A calm, idyllic setting is quickly shattered when a pregnant young Mexican girl is tortured by her land baron father until she reveals the name of the man responsible: Alfredo Garcia. Her father decrees that anyone who brings him the head of Garcia will receive a million dollars. Two rich businessmen (Young and Webber) search every town and small village for any signs of the man. One day, they happen by a small-town bar where they catch the eye of Benny (Oates), the bartender who likes the colour of their money.
Benny asks around and finds out that his girlfriend (Vega) once had Garcia as a customer when she was a prostitute. Benny strikes a deal with the businessmen. He has four days to bring back Garcia’s head or they will come after him. So, Benny and his girl go on the road with two thugs in a beat-up station wagon tailing them. They travel through some of the most dirt-poor parts of Mexico that you will not find in a tourist brochure any time soon. Benny becomes obsessed, not with the money but with Garcia and why his head is so valuable. He sees it as a ticket that will lead him to this answer.

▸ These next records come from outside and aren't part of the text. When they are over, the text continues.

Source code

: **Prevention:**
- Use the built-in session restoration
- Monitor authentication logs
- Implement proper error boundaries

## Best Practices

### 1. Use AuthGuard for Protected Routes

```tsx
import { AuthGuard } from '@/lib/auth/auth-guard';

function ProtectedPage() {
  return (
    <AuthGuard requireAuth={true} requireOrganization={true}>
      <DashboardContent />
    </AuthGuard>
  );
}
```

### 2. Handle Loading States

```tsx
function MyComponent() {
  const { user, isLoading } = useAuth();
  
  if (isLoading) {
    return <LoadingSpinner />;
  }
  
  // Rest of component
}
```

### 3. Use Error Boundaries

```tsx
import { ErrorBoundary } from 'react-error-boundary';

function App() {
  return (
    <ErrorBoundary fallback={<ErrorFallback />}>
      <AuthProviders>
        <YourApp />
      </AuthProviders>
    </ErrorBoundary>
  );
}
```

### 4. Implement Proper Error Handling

Once they find Garcia’s body, their lives get a lot more bloody and violent as the film shifts gears into a balls-to-the-wall revenge picture. Benny’s descent into murder-fueled madness is something to see. He starts talking to Garcia’s severed head. He looks in the mirror and sees a completely different man looking back at him then who he was when this all began.
Peckinpah takes the time to show the relationship between Benny and his girl—the intimate familiarity. It is almost like they are out for a picnic and not looking for a dead man. They have their dream of one day getting married. It makes us care about what happens to them. It lays the groundwork for Benny’s transformation into hardened killer.

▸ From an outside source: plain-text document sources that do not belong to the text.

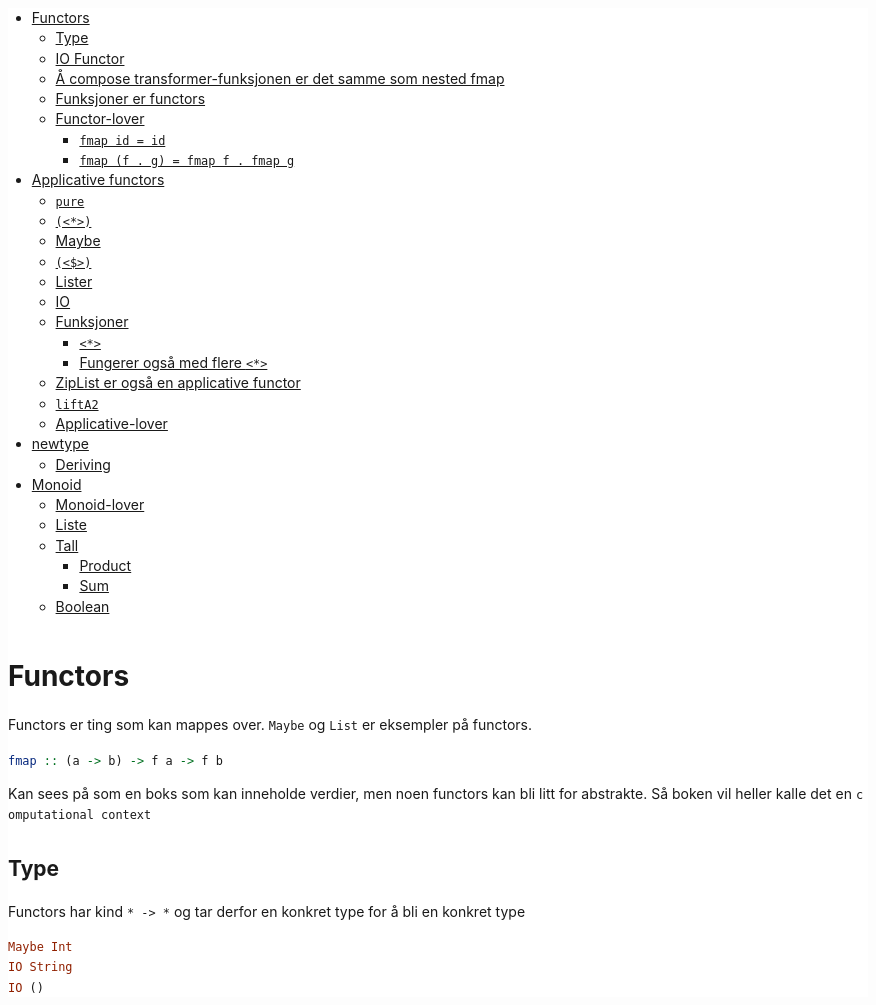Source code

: - [Functors](#orgbb6396c)
  - [Type](#org091db39)
  - [IO Functor](#org9aa7817)
  - [Å compose transformer-funksjonen er det samme som nested fmap](#orgb42edff)
  - [Funksjoner er functors](#org0414c57)
  - [Functor-lover](#orgd814e10)
    - [`fmap id = id`](#org2e9704b)
    - [`fmap (f . g) = fmap f . fmap g`](#orge7dfa6c)
- [Applicative functors](#org81baa1b)
  - [`pure`](#org634ede2)
  - [`(<*>)`](#orgfe09af8)
  - [Maybe](#org2cc7694)
  - [`(<$>)`](#org84452ec)
  - [Lister](#org15deacc)
  - [IO](#orgbe6355b)
  - [Funksjoner](#orgf620d91)
    - [`<*>`](#org2388c4c)
    - [Fungerer også med flere `<*>`](#orgf831fee)
  - [ZipList er også en applicative functor](#orgda66796)
  - [`liftA2`](#org6ac4280)
  - [Applicative-lover](#org3303954)
- [newtype](#orgf8fd3e9)
  - [Deriving](#org02bd94d)
- [Monoid](#org6822c54)
  - [Monoid-lover](#org2c73923)
  - [Liste](#orgab81394)
  - [Tall](#org7568f09)
    - [Product](#orgde4fb32)
    - [Sum](#org0ba41d9)
  - [Boolean](#org5834793)



<a id="orgbb6396c"></a>

# Functors

Functors er ting som kan mappes over. `Maybe` og `List` er eksempler på functors.

```haskell
fmap :: (a -> b) -> f a -> f b
```

Kan sees på som en boks som kan inneholde verdier, men noen functors kan bli litt for abstrakte. Så boken vil heller kalle det en `computational context`


<a id="org091db39"></a>

## Type

Functors har kind `* -> *` og tar derfor en konkret type for å bli en konkret type

```haskell
Maybe Int
IO String
IO ()
```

Warren Oates was one of the most underrated actors in the ‘70s. He left behind an impressive body of work, much of the best with Peckinpah. He looks the part, with his cheap, white suit, gaudy shirt and loud tie, complete with large sunglasses—based on Peckinpah’s actual attire at the time. Oates always looks disheveled and world-weary—a life of hard-living. He has a natural, tough guy presence that you just don’t see anymore. He has a cool, don’t-mess-with-me attitude. And no one can quite curse angrily as convincingly as Oates does. At one point, he tells two bikers (one played by Kris Kristofferson) who are about to rape his girlfriend, “You two guys are definitely on my shit list.” You don’t really like Benny but you grow to respect him and his obsessive desire for the truth.
Bring Me the Head of Alfredo Garcia is a ferocious crime film that has been imitated (recently with Man on Fire) but never equaled. No amount of visual and stylistic flourishes can compare with Peckinpah’s sparse, no-nonsense approach.

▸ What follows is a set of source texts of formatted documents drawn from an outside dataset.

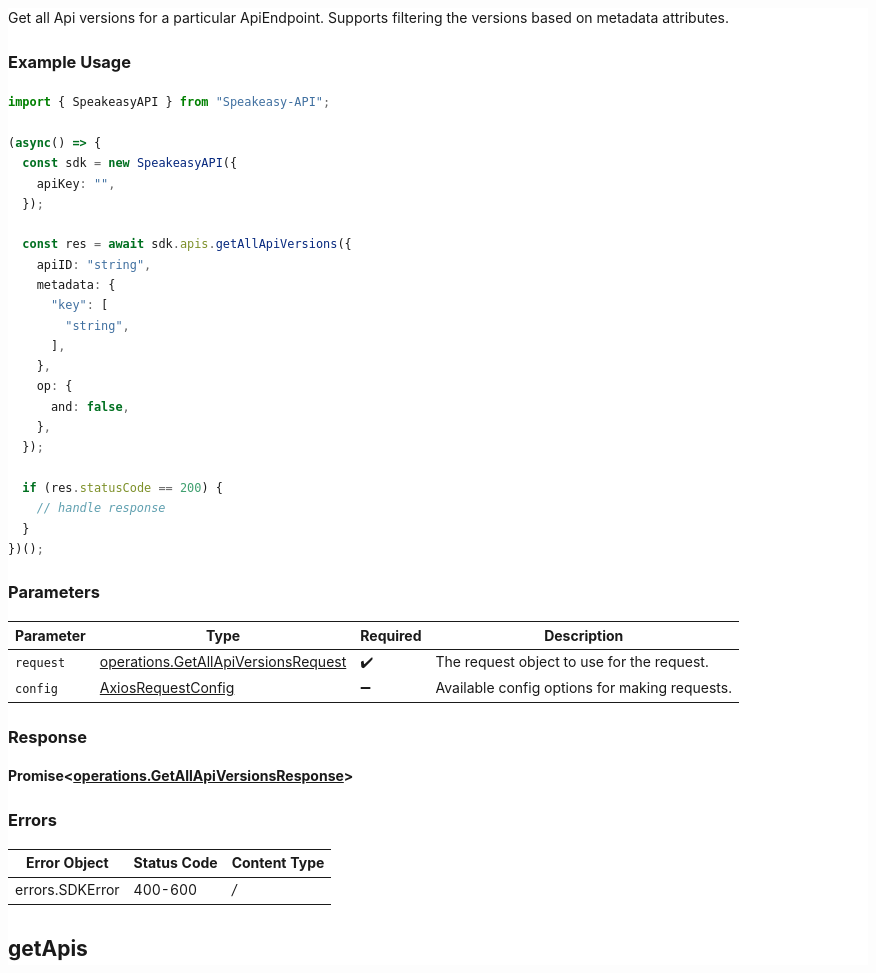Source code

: Get all Api versions for a particular ApiEndpoint.
Supports filtering the versions based on metadata attributes.

### Example Usage

```typescript
import { SpeakeasyAPI } from "Speakeasy-API";

(async() => {
  const sdk = new SpeakeasyAPI({
    apiKey: "",
  });

  const res = await sdk.apis.getAllApiVersions({
    apiID: "string",
    metadata: {
      "key": [
        "string",
      ],
    },
    op: {
      and: false,
    },
  });

  if (res.statusCode == 200) {
    // handle response
  }
})();
```

### Parameters

| Parameter                                                                                      | Type                                                                                           | Required                                                                                       | Description                                                                                    |
| ---------------------------------------------------------------------------------------------- | ---------------------------------------------------------------------------------------------- | ---------------------------------------------------------------------------------------------- | ---------------------------------------------------------------------------------------------- |
| `request`                                                                                      | [operations.GetAllApiVersionsRequest](../../sdk/models/operations/getallapiversionsrequest.md) | :heavy_check_mark:                                                                             | The request object to use for the request.                                                     |
| `config`                                                                                       | [AxiosRequestConfig](https://axios-http.com/docs/req_config)                                   | :heavy_minus_sign:                                                                             | Available config options for making requests.                                                  |


### Response

**Promise<[operations.GetAllApiVersionsResponse](../../sdk/models/operations/getallapiversionsresponse.md)>**
### Errors

| Error Object    | Status Code     | Content Type    |
| --------------- | --------------- | --------------- |
| errors.SDKError | 400-600         | */*             |

## getApis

There is an audio commentary by Peckinpah scholars Paul Seydor, Garner Simmons and David Weddle with moderator Nick Redman. They declare the film to be Peckinpah’s most personal and one “he made no apologies for.” It was seen as his statement on authority and meddling studios that tried to ruin his cinematic vision time and time again. All three men are authors of Peckinpah books and speak quite knowledgeably about the director’s life, his career and thematic pre-occupations among many other things. This is an extremely informative track that more than makes up for the lack of any other extras, such as a retrospective documentary.
Also included is a theatrical trailer.